It doesn’t seem possible that Levon Helm was just in Ann Arbor in late March, playing one of his Midnight Rambles…Helm died Thursday in a New York hospital after his battle with throat cancer took a sudden turn for the worse some weeks ago.
I know I need to hunker down and listen to “Music from Big Pink” about 100 times this weekend. The Band’s funky blend of rock, country, blues and gospel helped change music.
His family posted the news on his website, levonhelm.com: “Levon Helm, 1940-2012: Levon passed peacefully this afternoon. He was surrounded by family, friends and band mates and will be remembered by all he touched as a brilliant musician and a beautiful soul.”
Helm’s unmistakable, gravely voice was heard on some of The Band’s best-loved and most popular songs, including “Up onCripple Creek,” “The Weight,” and “The Night They Drove Old Dixie Down.”
He was born in Elaine, Arkansas, and grew up loving both the country music and blues that he heard on the radio. Helm joined the band of rockabilly artist Ronnie Hawkins in 1957, and followed him to Toronto when Hawkins relocated to Canada.
Ronnie Hawkins and the Hawks had several hits, including “Forty Days” and “Mary Lou,” and appeared on “American Bandstand.”
The Hawks were the nucleus of what was to become The Band, once Robbie Robertson, Richard Manuel, Rick Danko and Garth Hudson joined.
Because they were based in Toronto, they came down to Detroit a lot. Detroit drummer Lynn Bruce remembers running into Helm and the Hawks in 1959, when they were riding high on national airplay.
“I was in a Detroit teen club band called The Del-Royals with future Motown bass player Bob Babbitt and guitar player Danny James,” Bruce recalls. “We had a record hop at the Rouge Park roller rink for some DJ. As I was unloading my drums, a guy with a strong Southern accent asked me if I needed help. He helped me carry all my drums in, and then told me that he had to go play.
“I just thought he was there as a fan to watch the show, but he was the drummer for Ronnie Hawkins and they were pushing Ronnie’s record ‘Forty Days.’ The guy was touring, promoting his band’s hit and he stopped to help a local drummer carry in his drums even after he had carried in all his own. The drummer’s name was Levon Helm. A genuine nice guy. After all these years, I still think of Levon and that single act of kindness to me.”
The Band was of course the subject of “The Last Waltz,” one of the most influential concert films ever, but the Scorsese film also led to the decades-long rift between Helm and Robertson, because the latter was so dominant in the film, portrayed as the leader of The Band to the detriment of Helm.
It was bittersweet that the two old friends patched it up this week in Helm’s hospital room.
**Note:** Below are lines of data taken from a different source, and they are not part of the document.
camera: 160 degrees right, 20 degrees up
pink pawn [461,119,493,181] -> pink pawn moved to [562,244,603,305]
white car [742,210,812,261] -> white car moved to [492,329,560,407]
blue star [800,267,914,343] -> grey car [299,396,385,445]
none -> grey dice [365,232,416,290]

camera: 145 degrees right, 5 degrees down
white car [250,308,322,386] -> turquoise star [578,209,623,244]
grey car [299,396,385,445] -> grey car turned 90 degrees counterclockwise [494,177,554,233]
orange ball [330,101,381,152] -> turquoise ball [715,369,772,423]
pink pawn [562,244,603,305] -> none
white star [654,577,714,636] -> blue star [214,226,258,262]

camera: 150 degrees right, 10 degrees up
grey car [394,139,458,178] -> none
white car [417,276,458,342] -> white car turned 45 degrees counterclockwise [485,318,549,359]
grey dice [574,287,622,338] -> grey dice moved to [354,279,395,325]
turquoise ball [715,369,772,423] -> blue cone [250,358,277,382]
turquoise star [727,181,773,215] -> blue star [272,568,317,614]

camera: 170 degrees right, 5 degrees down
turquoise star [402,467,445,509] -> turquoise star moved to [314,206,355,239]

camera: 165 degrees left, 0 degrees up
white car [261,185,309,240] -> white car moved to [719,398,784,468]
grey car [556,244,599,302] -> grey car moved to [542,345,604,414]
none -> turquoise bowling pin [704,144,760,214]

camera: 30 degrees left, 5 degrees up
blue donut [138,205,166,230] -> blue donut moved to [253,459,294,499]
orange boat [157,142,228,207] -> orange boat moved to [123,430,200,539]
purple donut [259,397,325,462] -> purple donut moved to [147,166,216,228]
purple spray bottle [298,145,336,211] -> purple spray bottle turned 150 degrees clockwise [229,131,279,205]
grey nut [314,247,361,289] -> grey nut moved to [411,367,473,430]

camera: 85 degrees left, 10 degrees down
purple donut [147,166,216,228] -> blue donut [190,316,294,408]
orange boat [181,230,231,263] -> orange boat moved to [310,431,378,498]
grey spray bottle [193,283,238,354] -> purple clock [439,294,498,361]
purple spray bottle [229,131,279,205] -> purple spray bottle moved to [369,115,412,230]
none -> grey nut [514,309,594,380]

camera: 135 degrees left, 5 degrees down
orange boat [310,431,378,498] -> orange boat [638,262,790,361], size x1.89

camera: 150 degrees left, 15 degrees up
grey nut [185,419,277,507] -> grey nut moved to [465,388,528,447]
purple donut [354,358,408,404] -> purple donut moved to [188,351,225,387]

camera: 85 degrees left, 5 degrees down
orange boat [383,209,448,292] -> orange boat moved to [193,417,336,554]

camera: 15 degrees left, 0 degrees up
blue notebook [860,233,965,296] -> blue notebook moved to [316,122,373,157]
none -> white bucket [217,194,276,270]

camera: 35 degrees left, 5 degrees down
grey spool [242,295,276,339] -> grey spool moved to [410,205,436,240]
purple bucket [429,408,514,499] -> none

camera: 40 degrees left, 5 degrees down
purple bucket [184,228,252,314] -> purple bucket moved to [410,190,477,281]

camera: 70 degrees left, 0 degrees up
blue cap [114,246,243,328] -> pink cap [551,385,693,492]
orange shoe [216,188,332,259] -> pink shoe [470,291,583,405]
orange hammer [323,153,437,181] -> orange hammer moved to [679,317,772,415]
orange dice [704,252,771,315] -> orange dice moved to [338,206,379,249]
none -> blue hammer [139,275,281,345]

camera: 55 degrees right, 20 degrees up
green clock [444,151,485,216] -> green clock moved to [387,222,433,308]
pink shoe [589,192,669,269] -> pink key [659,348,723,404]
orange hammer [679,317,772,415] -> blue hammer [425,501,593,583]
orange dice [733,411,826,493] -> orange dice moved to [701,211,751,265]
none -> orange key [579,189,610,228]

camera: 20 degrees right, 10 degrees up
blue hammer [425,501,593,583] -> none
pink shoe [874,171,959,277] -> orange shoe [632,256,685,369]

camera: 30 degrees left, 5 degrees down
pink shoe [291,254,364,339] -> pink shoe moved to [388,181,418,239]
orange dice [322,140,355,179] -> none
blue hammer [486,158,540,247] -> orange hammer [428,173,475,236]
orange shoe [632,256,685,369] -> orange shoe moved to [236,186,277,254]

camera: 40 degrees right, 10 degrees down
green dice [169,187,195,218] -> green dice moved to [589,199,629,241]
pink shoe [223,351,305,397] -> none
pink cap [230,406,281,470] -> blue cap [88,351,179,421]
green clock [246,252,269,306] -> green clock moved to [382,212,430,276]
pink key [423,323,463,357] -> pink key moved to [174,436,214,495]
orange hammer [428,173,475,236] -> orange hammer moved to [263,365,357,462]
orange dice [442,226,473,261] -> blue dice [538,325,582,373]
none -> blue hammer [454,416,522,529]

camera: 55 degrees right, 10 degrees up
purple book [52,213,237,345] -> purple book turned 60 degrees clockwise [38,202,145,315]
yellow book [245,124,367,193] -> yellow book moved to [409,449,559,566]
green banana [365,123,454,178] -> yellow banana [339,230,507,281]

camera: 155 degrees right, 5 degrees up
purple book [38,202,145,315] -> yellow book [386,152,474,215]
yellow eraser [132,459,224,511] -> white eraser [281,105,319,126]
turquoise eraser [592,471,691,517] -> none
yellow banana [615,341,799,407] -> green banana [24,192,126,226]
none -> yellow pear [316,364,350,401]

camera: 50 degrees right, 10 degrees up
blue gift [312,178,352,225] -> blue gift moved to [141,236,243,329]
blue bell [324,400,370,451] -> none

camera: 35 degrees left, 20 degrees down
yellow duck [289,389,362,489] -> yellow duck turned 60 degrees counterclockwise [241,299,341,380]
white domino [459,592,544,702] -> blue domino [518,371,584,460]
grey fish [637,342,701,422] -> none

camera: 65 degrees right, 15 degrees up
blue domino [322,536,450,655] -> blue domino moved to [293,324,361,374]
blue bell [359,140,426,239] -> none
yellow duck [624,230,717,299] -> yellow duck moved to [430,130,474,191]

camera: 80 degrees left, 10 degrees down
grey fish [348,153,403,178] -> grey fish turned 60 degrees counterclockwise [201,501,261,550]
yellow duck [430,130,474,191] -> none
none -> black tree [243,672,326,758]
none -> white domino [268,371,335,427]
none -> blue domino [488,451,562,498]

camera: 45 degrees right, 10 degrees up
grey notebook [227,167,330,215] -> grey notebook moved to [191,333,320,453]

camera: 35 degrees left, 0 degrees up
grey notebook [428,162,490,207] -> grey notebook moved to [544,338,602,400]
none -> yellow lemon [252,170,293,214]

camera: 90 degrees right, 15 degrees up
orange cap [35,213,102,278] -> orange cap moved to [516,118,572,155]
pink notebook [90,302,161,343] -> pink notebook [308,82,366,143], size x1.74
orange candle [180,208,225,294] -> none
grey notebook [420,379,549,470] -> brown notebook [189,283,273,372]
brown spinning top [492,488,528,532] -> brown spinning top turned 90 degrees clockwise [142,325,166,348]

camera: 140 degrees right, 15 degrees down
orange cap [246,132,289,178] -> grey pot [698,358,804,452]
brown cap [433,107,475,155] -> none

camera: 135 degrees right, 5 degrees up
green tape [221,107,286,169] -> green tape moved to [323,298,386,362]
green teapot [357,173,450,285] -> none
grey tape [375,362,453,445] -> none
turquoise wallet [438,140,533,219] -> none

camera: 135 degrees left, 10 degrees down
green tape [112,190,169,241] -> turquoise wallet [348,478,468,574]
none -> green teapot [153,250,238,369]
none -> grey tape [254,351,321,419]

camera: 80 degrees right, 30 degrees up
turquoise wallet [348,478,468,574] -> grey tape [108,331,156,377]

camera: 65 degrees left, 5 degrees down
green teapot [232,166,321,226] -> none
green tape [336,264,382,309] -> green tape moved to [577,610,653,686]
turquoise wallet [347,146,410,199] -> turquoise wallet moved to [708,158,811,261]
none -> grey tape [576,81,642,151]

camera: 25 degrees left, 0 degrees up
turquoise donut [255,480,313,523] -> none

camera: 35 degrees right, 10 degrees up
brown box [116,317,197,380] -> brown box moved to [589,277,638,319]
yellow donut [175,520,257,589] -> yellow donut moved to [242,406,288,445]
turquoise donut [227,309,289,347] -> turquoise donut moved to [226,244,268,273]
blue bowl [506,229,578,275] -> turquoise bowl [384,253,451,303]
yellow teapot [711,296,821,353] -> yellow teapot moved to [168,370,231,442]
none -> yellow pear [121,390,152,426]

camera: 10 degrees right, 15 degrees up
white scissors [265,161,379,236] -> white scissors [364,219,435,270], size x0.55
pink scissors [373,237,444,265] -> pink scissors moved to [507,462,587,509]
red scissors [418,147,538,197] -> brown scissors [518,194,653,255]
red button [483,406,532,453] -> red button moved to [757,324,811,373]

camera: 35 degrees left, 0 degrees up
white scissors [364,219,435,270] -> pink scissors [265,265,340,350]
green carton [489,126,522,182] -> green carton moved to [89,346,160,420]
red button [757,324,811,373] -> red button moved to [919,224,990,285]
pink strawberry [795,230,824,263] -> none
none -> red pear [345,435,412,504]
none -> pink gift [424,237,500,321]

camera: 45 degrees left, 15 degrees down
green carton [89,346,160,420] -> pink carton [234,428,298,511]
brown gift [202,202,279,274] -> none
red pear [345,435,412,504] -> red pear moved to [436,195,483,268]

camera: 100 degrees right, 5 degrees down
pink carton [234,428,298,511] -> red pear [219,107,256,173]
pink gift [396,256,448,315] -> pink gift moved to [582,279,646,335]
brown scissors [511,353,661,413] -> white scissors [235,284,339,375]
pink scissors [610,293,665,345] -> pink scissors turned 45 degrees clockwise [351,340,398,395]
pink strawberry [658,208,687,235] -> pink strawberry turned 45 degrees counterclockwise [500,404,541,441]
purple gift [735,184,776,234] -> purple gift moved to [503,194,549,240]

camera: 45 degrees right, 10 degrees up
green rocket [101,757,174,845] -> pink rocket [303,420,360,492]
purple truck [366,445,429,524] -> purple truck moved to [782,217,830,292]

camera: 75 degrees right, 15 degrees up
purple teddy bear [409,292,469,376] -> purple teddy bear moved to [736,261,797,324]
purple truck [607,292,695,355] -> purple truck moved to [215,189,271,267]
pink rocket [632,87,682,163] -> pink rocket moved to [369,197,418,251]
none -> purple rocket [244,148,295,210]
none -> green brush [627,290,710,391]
Robertson revealed on his Facebook page that when he heard Helm was in the last stages of his illness, he visited his former bandmate in the hospital inNew York.
“I sat with Levon for a good while, and thought of the incredible and beautiful times we had together,” Robertson wrote.
Garth Hudson of The Band issued this statement:
Levon Helm left us today at 1:30 p.m. Thursday, April 19, 2012, I am terribly sad. Thank you for 50 years of friendship and music. Memories that live on with us. No more sorrows, no more pain. He went peacefully to that beautiful marvelous wonderful place. He was Buddy Rich’s favorite rock drummer…and my friend. Levon, I’m proud of you.”
I never knew that the Elton John/Bernie Taupin song “Levon” was named in honor of helm. John told Entertainment Weekly:
“When I heard The Band’s ‘Music from Big Pink,’ their music changed my life. And Levon was a big part of that band. Nigel Olson, my drummer, will tell you that every drummer that heard him was influenced by him. He was the greatest drummer and a wonderful singer and just a part of my life that was magica. They once flew down to see me in Philadelphia and I couldn’t believe it. They were one of the greatest bands of all time. They really changed the face of music when their records came out. I had no idea he was sick so I’m very dismayed and shocked that he died so quickly. But now my son [Zachary Jackson Levon Furnish-John] has his name.”